Monday, 27 February 2012

First impressions

The 2012  Borderlines experience began for me on Friday 24th February with The Well-Digger's Daughter starring and directed by Daniel Auteuil. The lush setting of fields, streams and the tree lined country roads of the South of France forms the background to a familiar story of young love awakened, thwarted and finally reconciled.  The most convincing relationship, however, is not that between the lovers, but between father and daughter with some light relief provided by family friend, Felipe.  Small town prejudices are explored while the start of the First World War forms a wider backdrop, made evident by the mobilisation of the local men.

The studio at the Courtyard theatre was packed out for the first afternoon of the Festival while the bar area was too crowded to walk through!  Also filled to the rafters, was our second film Resistance which was being shown in Moccas Village Hall where numbers meant that cars had to be parked in a field and doors were shut at 7.30 regardless of anybody waiting outside.  The Village Hall bar was busy too and after showing a film about Arts Alive and Flicks in the Sticks and four very impressive short films made by "Same but Different" there was an interval to allow people to refill their glasses and to buy ice creams.
Resistance was of particular interest to a rural Herefordshire audience who could recognise pubs and cottages where the scenes were filmed - not to mention the familiar countryside of the Olchon Valley and Llantony.   Those who had not read the Owen Sheers novel may have found the plot difficult to follow, but the visual impact was striking and the slow pace gave the film an almost hypnotic, poetic quality.  The "what if" story of a German invasion of Britain in 1944 was intriguing and was illustrated by numerous flash-backs of, for example, the Russian Front.

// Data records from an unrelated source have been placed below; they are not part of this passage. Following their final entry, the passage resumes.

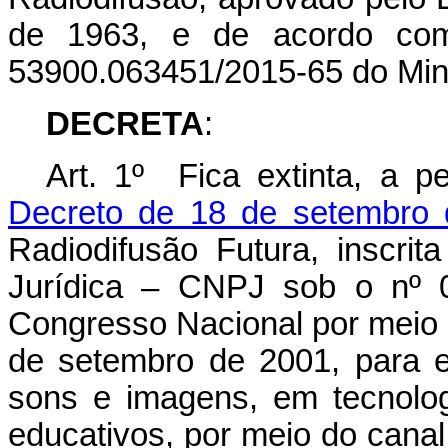
de 1963, e de acordo co
53900.063451/2015-65 do Min
DECRETA
:
Art. 1º Fica extinta, a p
Decreto de 18 de setembro
Radiodifusão Futura, inscri
Jurídica – CNPJ sob o nº 0
Congresso Nacional por meio d
de setembro de 2001, para e
sons e imagens, em tecnologi
educativos, por meio do cana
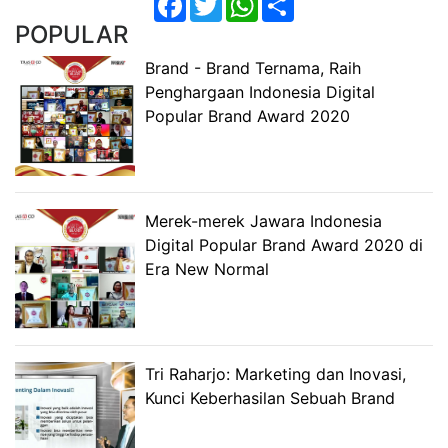
POPULAR
Brand - Brand Ternama, Raih
Penghargaan Indonesia Digital
Popular Brand Award 2020
Merek-merek Jawara Indonesia
Digital Popular Brand Award 2020 di
Era New Normal
Tri Raharjo: Marketing dan Inovasi,
Kunci Keberhasilan Sebuah Brand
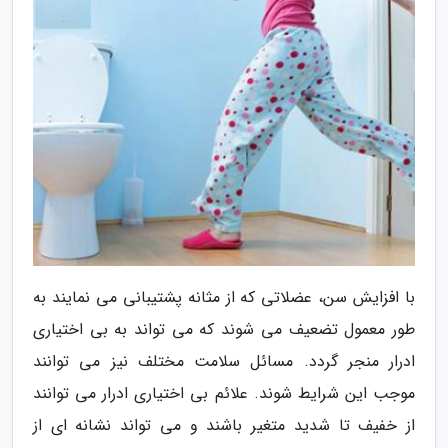
با افزایش سن، عضلاتی که از مثانه پشتیبانی می نمایند به
طور معمول تضعیف می شوند که می تواند به بی اختیاری
ادرار منجر گردد. مسائل سلامت مختلف نیز می توانند
موجب این شرایط شوند. علائم بی اختیاری ادرار می توانند
از خفیف تا شدید متغیر باشند و می تواند نشانه ای از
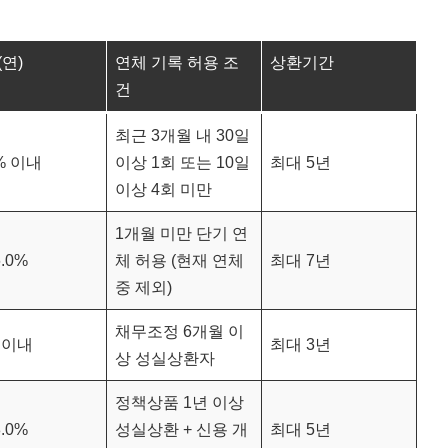
(연)
연체 기록 허용 조
상환기간
건
최근 3개월 내 30일
9% 이내
이상 1회 또는 10일
최대 5년
이상 4회 미만
1개월 미만 단기 연
6.0%
체 허용 (현재 연체
최대 7년
중 제외)
채무조정 6개월 이
% 이내
최대 3년
상 성실상환자
정책상품 1년 이상
8.0%
성실상환 + 신용 개
최대 5년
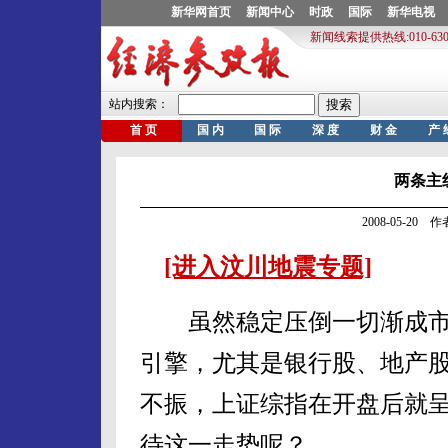
两条主
2008-05-20
[进入汶川地震专题]
虽然稳定压倒一切渐成市
引擎，尤其是银行股、地产股
不振，上证综指在开盘后就
待这一走势呢？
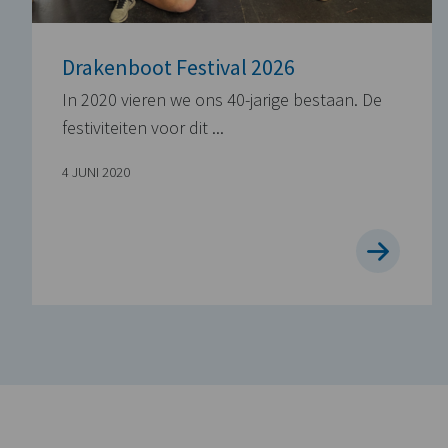
Drakenboot Festival 2026
In 2020 vieren we ons 40-jarige bestaan. De
festiviteiten voor dit ...
4 JUNI 2020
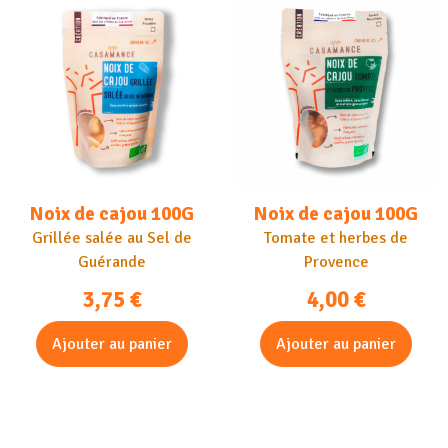
Noix de cajou 100G
Noix de cajou 100G
Grillée salée au Sel de
Tomate et herbes de
Guérande
Provence
3,75
€
4,00
€
Ajouter au panier
Ajouter au panier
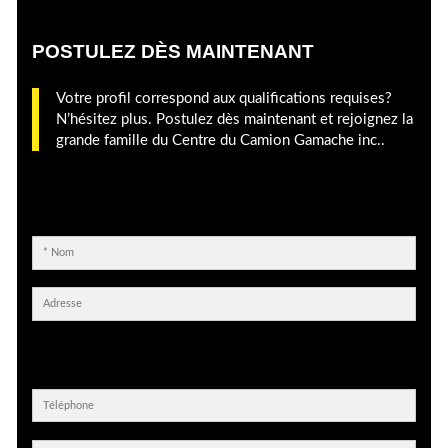
POSTULEZ DÈS MAINTENANT
Votre profil correspond aux qualifications requises?
N’hésitez plus. Postulez dès maintenant et rejoignez la
grande famille du Centre du Camion Gamache inc..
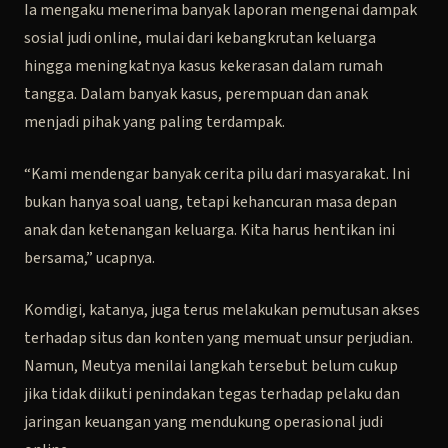
Ia mengaku menerima banyak laporan mengenai dampak
sosial judi online, mulai dari kebangkrutan keluarga
hingga meningkatnya kasus kekerasan dalam rumah
tangga. Dalam banyak kasus, perempuan dan anak
menjadi pihak yang paling terdampak.
“Kami mendengar banyak cerita pilu dari masyarakat. Ini
bukan hanya soal uang, tetapi kehancuran masa depan
anak dan ketenangan keluarga. Kita harus hentikan ini
bersama,” ucapnya.
Komdigi, katanya, juga terus melakukan pemutusan akses
terhadap situs dan konten yang memuat unsur perjudian.
Namun, Meutya menilai langkah tersebut belum cukup
jika tidak diikuti penindakan tegas terhadap pelaku dan
jaringan keuangan yang mendukung operasional judi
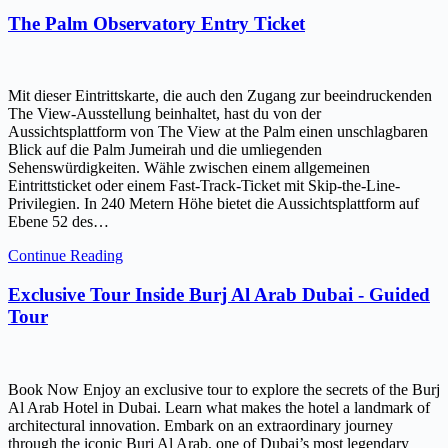
The Palm Observatory Entry Ticket
Mit dieser Eintrittskarte, die auch den Zugang zur beeindruckenden
The View-Ausstellung beinhaltet, hast du von der
Aussichtsplattform von The View at the Palm einen unschlagbaren
Blick auf die Palm Jumeirah und die umliegenden
Sehenswürdigkeiten. Wähle zwischen einem allgemeinen
Eintrittsticket oder einem Fast-Track-Ticket mit Skip-the-Line-
Privilegien. In 240 Metern Höhe bietet die Aussichtsplattform auf
Ebene 52 des…
Continue Reading
Exclusive Tour Inside Burj Al Arab Dubai - Guided
Tour
Book Now Enjoy an exclusive tour to explore the secrets of the Burj
Al Arab Hotel in Dubai. Learn what makes the hotel a landmark of
architectural innovation. Embark on an extraordinary journey
through the iconic Burj Al Arab, one of Dubai’s most legendary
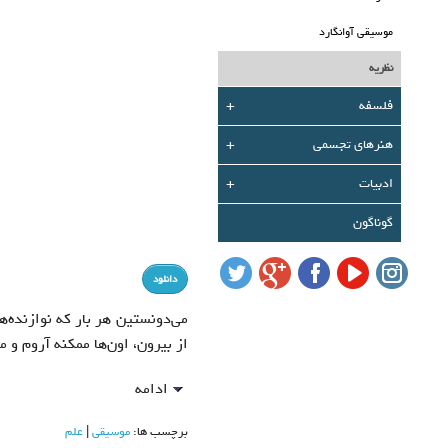
موسیقی آوانگارد
نظریه
فلسفه
+
هنرهای تجسمی
+
ادبیات
+
گوناگون
دانلود
مي‌دونستين هر بار که نوازنده‌
از بيرون، اون‌ها ممکنه آروم و مت
ادامه
برچسب ها:
موسيقي
علم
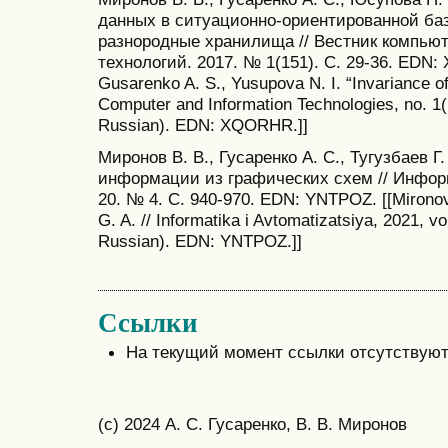
данных в ситуационно-ориентированной ба
разнородные хранилища // Вестник компь
технологий. 2017. № 1(151). С. 29-36. EDN: 
Gusarenko A. S., Yusupova N. I. “Invariance of t
Computer and Information Technologies, no. 1(
Russian). EDN: XQORHR.]]
Миронов В. В., Гусаренко А. С., Тугузбаев 
информации из графических схем // Информ
20. № 4. С. 940-970. EDN: YNTPOZ. [[Mironov
G. A. // Informatika i Avtomatizatsiya, 2021, vol
Russian). EDN: YNTPOZ.]]
Ссылки
На текущий момент ссылки отсутствуют
(c) 2024 А. С. Гусаренко, В. В. Миронов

The characters of the women left to work the farms while their men joined the Resistance were very well drawn, while the central love story and the ending were left ambiguous - which some of the audience found disappointing.  A neighbour told me that he found the film unconvincing because the Germans were too nice while others mentioned that they found the pace of the film too slow.
Both of these films were set in rural areas where the scenery acted almost as one of the main protagonists.  My next Borderlines experience will be My week with Marilyn which should provide an interesting contrast!